A 2012 study by two Boston
University psychologists found that Facebook use is driven by two “primary
needs”—the “need for self-presentation” and the “need to belong.” Broadcast and
be acknowledged: that’s a ping. Each one affirms our existence as efficacious
agents in the world and prompts a squirt of reinforcing hormones from the
brain’s reward center. “That,” Siegel said, “is why people will respond to a
text while driving a two-ton vehicle.”
There was a 48.4 percent
increase in mobile screen time between 2012 and 2013 alone. Photo: Grant Cornett
We online denizens come to
need these regular low-level jolts and get antsy without them. That’s why I was
tweeting in the bathroom. That’s why your friends around the table at the bar
are all staring at their phones. Ordinary life has come to seem torpid and drab
relative to the cascade of affirmations we find in contingent online
communication.
When I cut myself off from
the cycle, I went into withdrawal. Hot yoga was the first step in my recovery.
I chose it somewhat at random, but it turned out to be just what the life coach
ordered.
Though scientific research
into the cognitive and emotional effects of hyperconnectivity remains nascent,
there is no shortage of counsel available to the frazzled. The anxieties of
modern digital life have created a burgeoning industry of websites,
consultants, therapists, and “thought leaders” devoted to easing our always-on
angst.
They tend to fall into two
broad camps. The first preaches the gospel of “life hacking,” which amounts, as
one upbeat blog put it, to “project-managing your life.” For the life hacker,
productivity is the ur-goal. Distractions, inefficiencies, and bad habits are
blockages to be flushed by performance-boosting tweaks. And so they offer
better to-do lists and time schedulers, four-minute workouts and five-minute
power naps, e-mail filters and syncers of various things with various other
things. Modern digital life cannot be avoided, they say, but it can be managed
and optimized.
I’ve attempted to adopt
some life-hacking techniques over the years. I’ve certainly wasted countless
hours reading about them. But they tend to require a level of
stick-to-itiveness and self-discipline that I lack. How does one muster the
wherewithal to implement and maintain all that stuff anyway?
Ah, here it is, on
Lifehack.com’s “29 Ways to Beat Procrastination Once and For All” list: “Become
mindful.” Reminds me of that old joke about how an economist proposes to open a
can: “First, assume a can opener.”
And then there’s the
second camp, which approaches digital overload from a groovier, more spiritual
angle. Here we are encouraged to “disconnect to reconnect,” according to the tagline
of Digital Detox, a Bay Area organizer of device-free workshops and retreats. A
flier for events the group cohosted in L.A. and San Francisco in March to
celebrate a National Day of Unplugging promised an “analog zone” with
friendship bracelets, face painting, nicknaming, typewriters, and smiles.

# Actions to take:
A) Print the passage on digital life, starting at "They tend to fall" and ending at "that stuff anyway?".
B) List each thing the flier promised in the "analog zone" described in the passage on digital life.
C) According to the passage on digital life, why will people respond to a text while driving a two-ton vehicle?

# Dataset records:
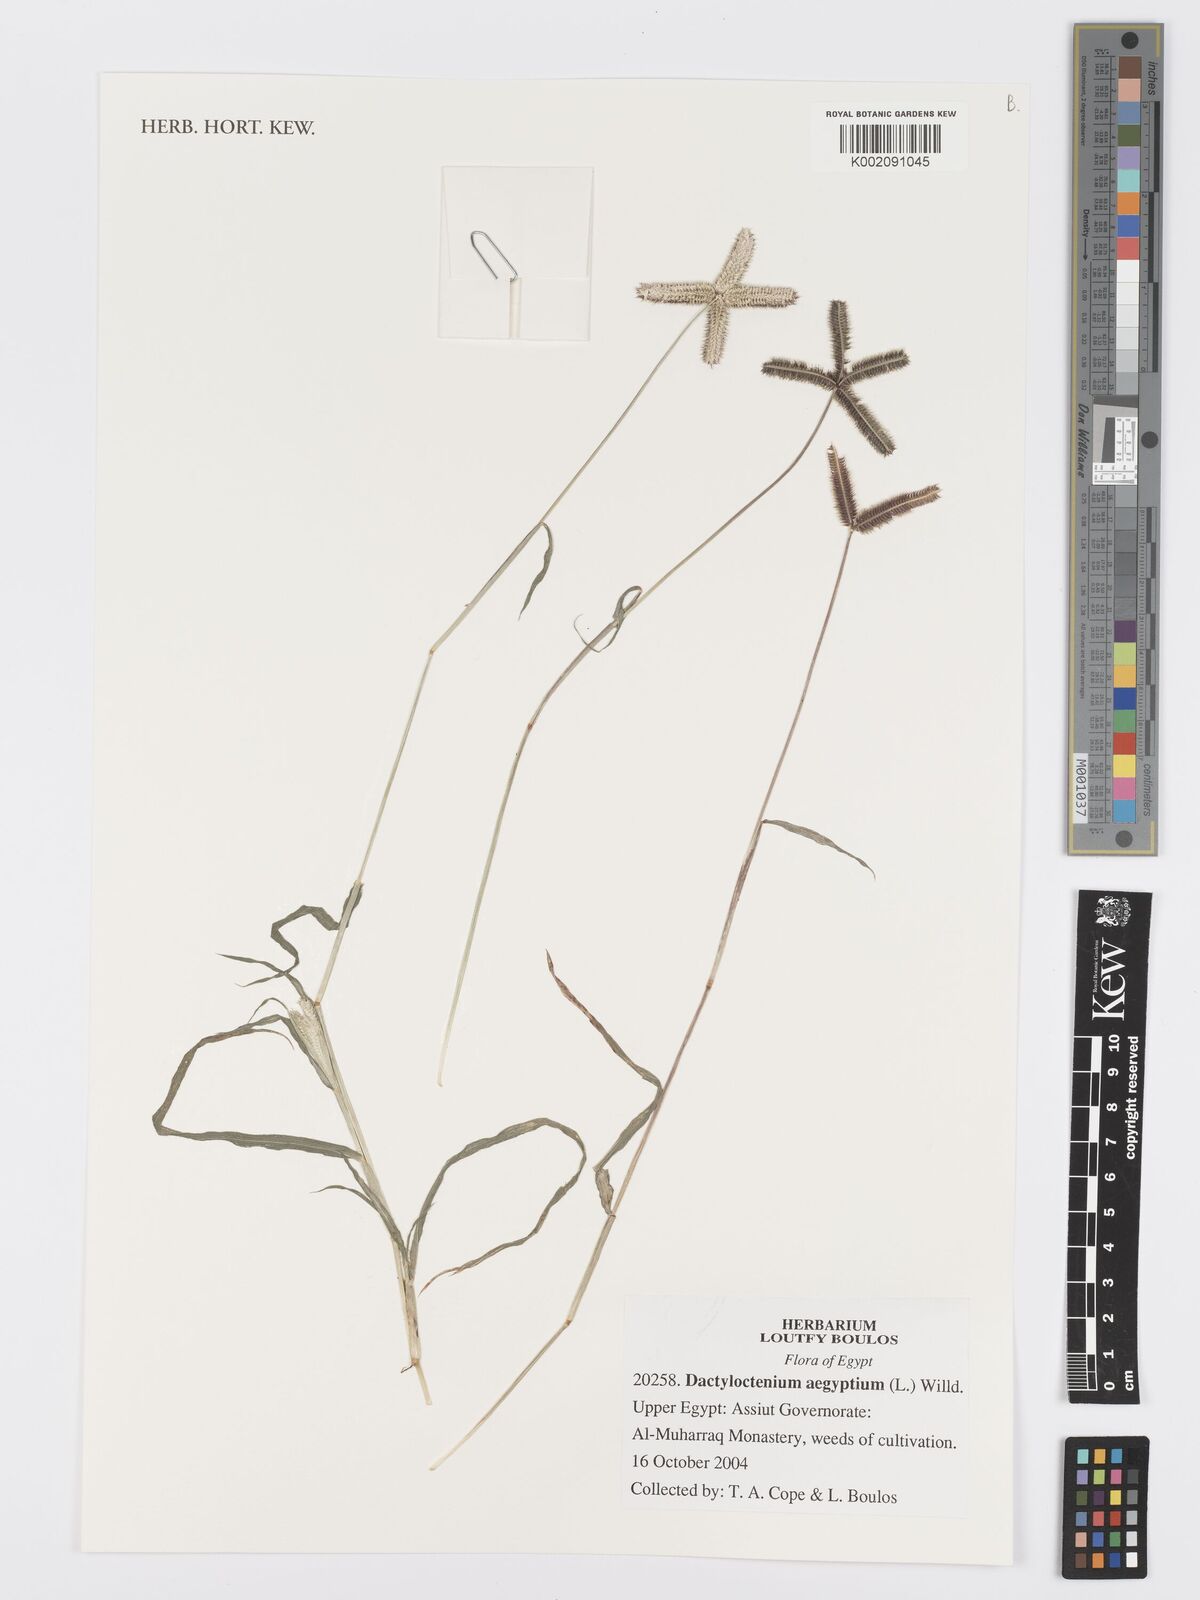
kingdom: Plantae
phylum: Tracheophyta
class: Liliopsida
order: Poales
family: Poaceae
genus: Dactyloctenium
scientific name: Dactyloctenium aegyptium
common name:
==
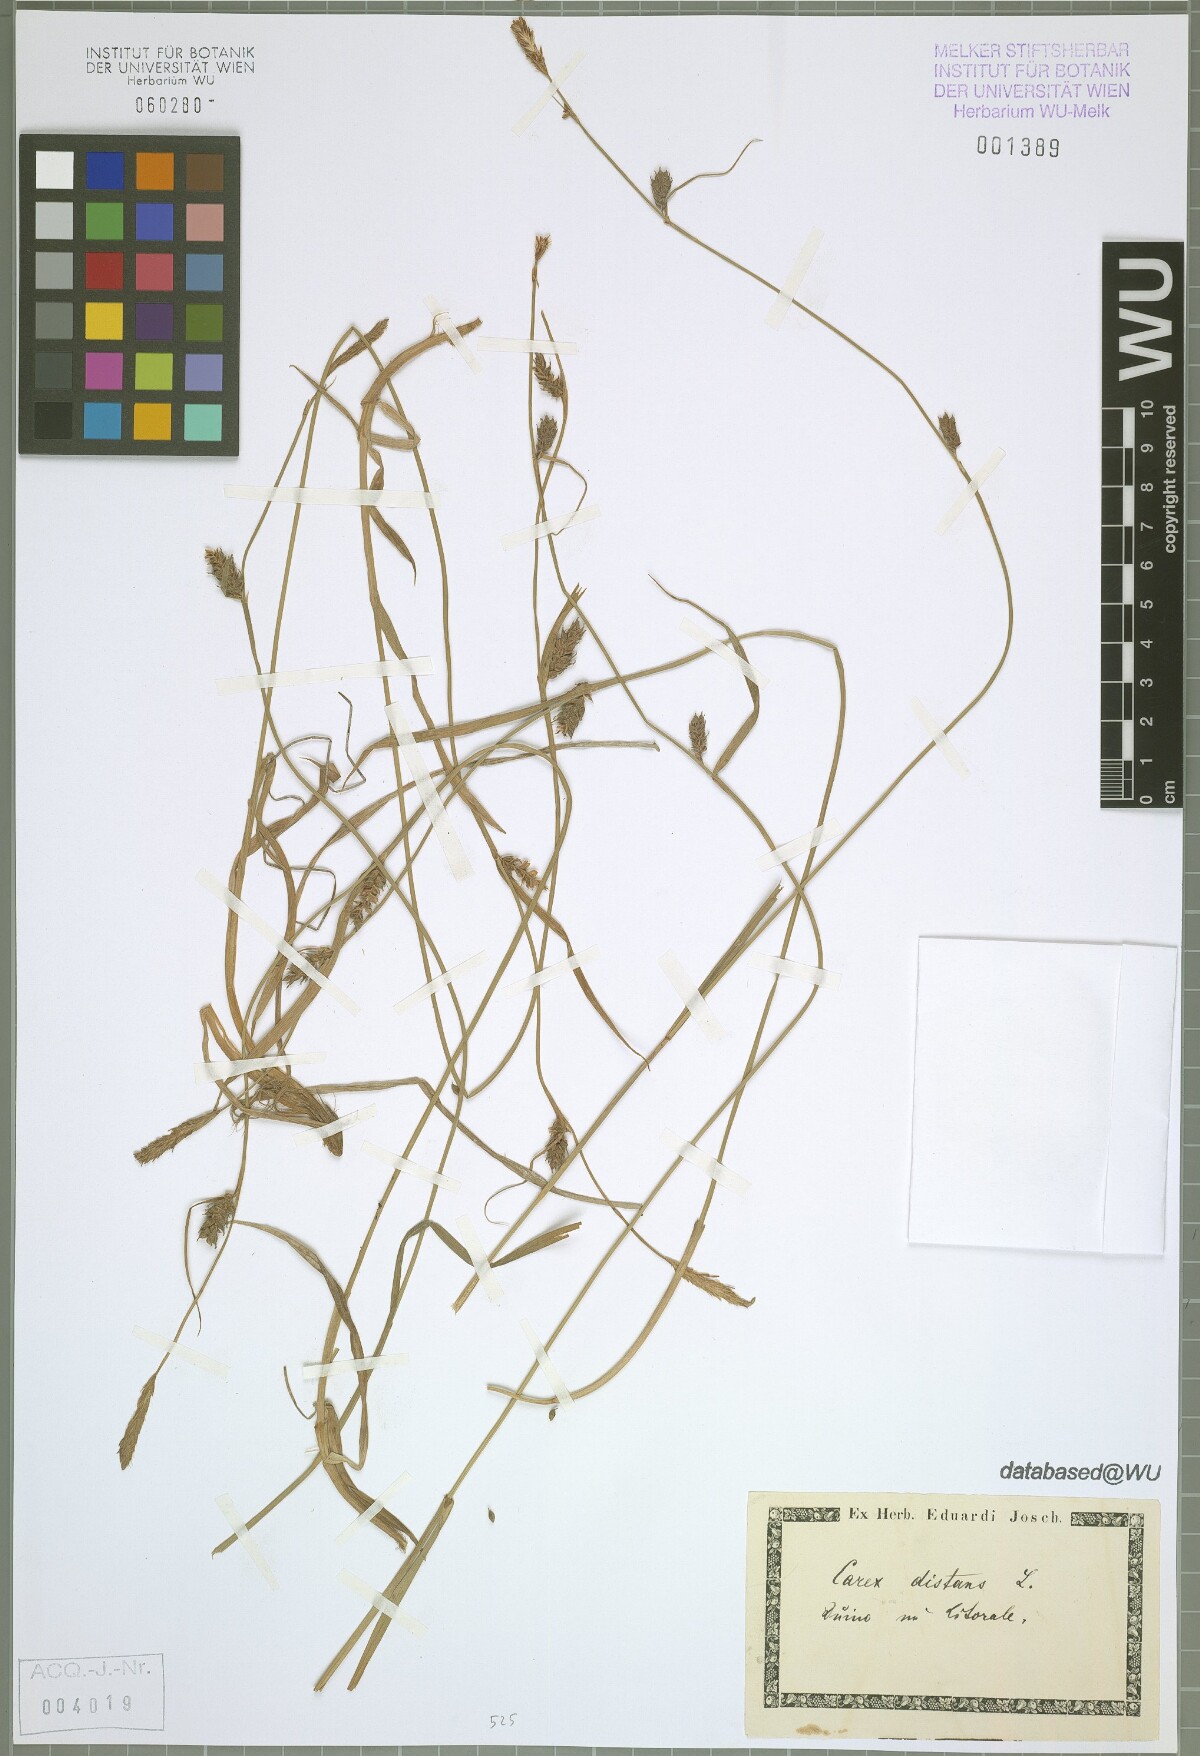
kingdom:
* * *
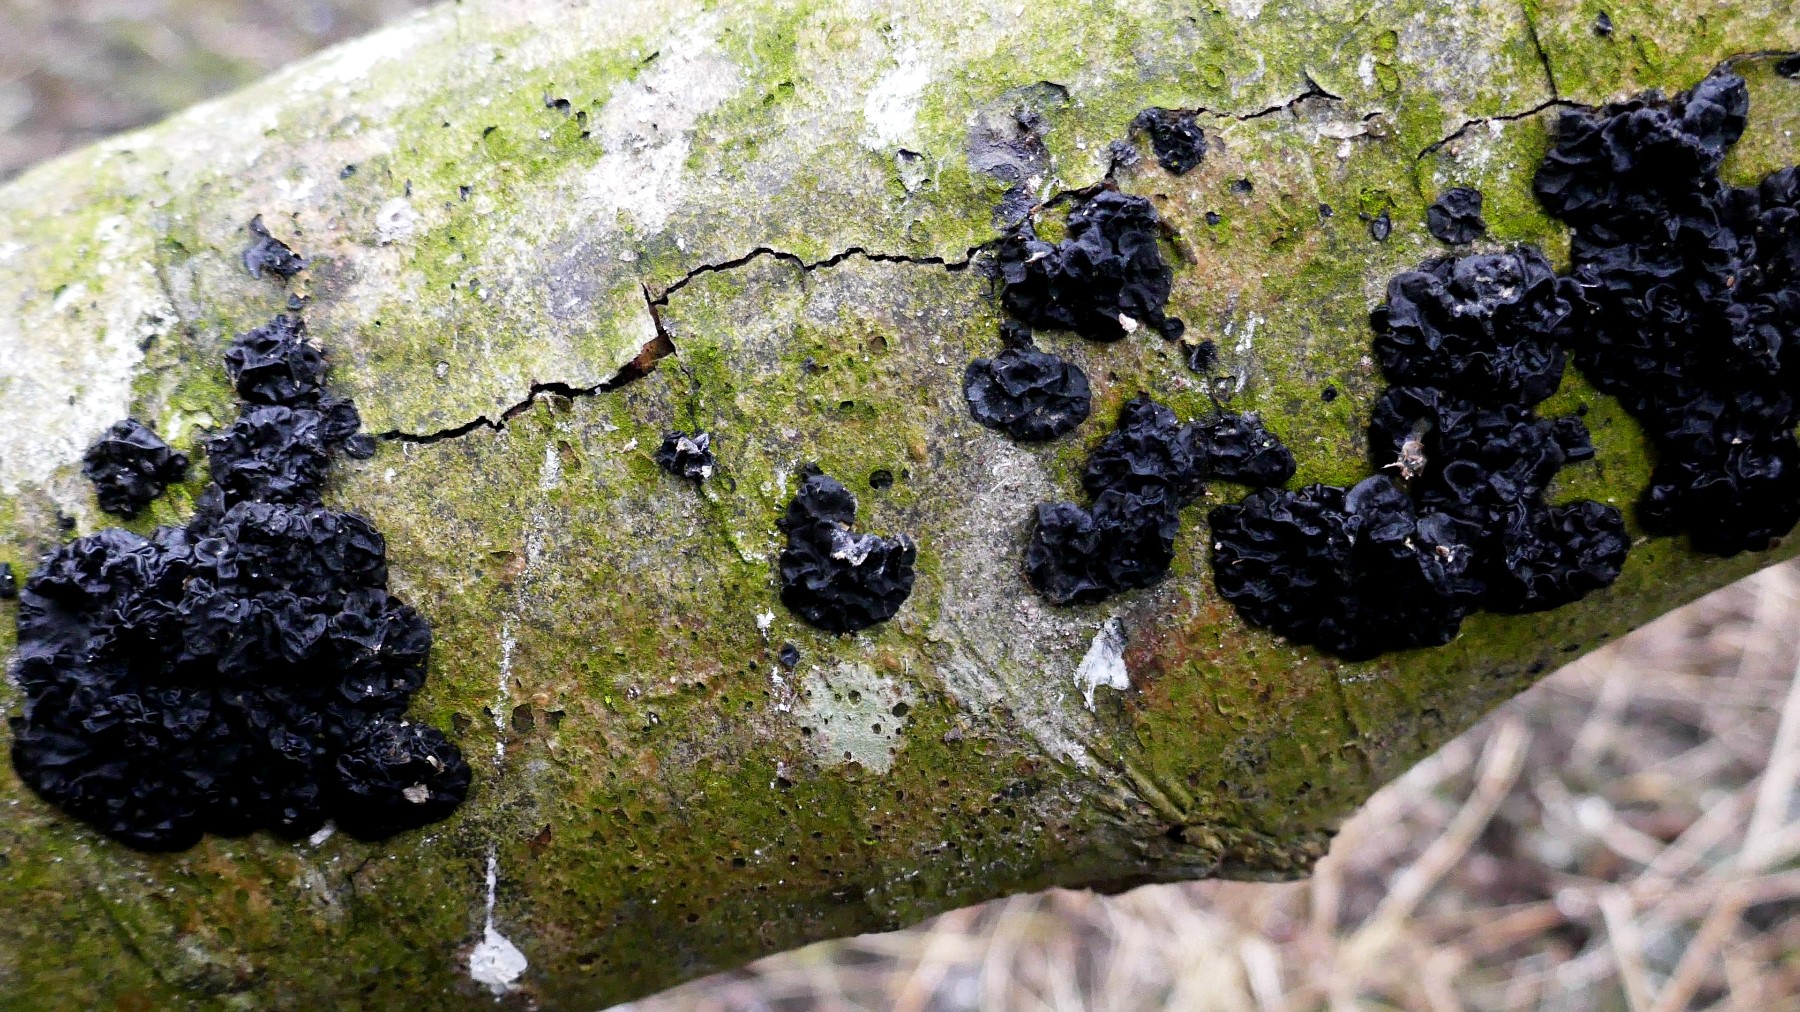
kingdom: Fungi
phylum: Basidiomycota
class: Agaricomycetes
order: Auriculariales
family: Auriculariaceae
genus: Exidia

# Completed exercise:
A)
They tend to fall into two
broad camps. The first preaches the gospel of “life hacking,” which amounts, as
one upbeat blog put it, to “project-managing your life.” For the life hacker,
productivity is the ur-goal. Distractions, inefficiencies, and bad habits are
blockages to be flushed by performance-boosting tweaks. And so they offer
better to-do lists and time schedulers, four-minute workouts and five-minute
power naps, e-mail filters and syncers of various things with various other
things. Modern digital life cannot be avoided, they say, but it can be managed
and optimized.
I’ve attempted to adopt
some life-hacking techniques over the years. I’ve certainly wasted countless
hours reading about them. But they tend to require a level of
stick-to-itiveness and self-discipline that I lack. How does one muster the
wherewithal to implement and maintain all that stuff anyway?

B)
- Friendship bracelets
- Face painting
- Nicknaming
- Typewriters
- Smiles

C) Each ping, the experience of broadcasting and being acknowledged, affirms our existence as efficacious agents in the world. It also prompts a squirt of reinforcing hormones from the brain's reward center. Siegel says this is why people will answer a text even while driving.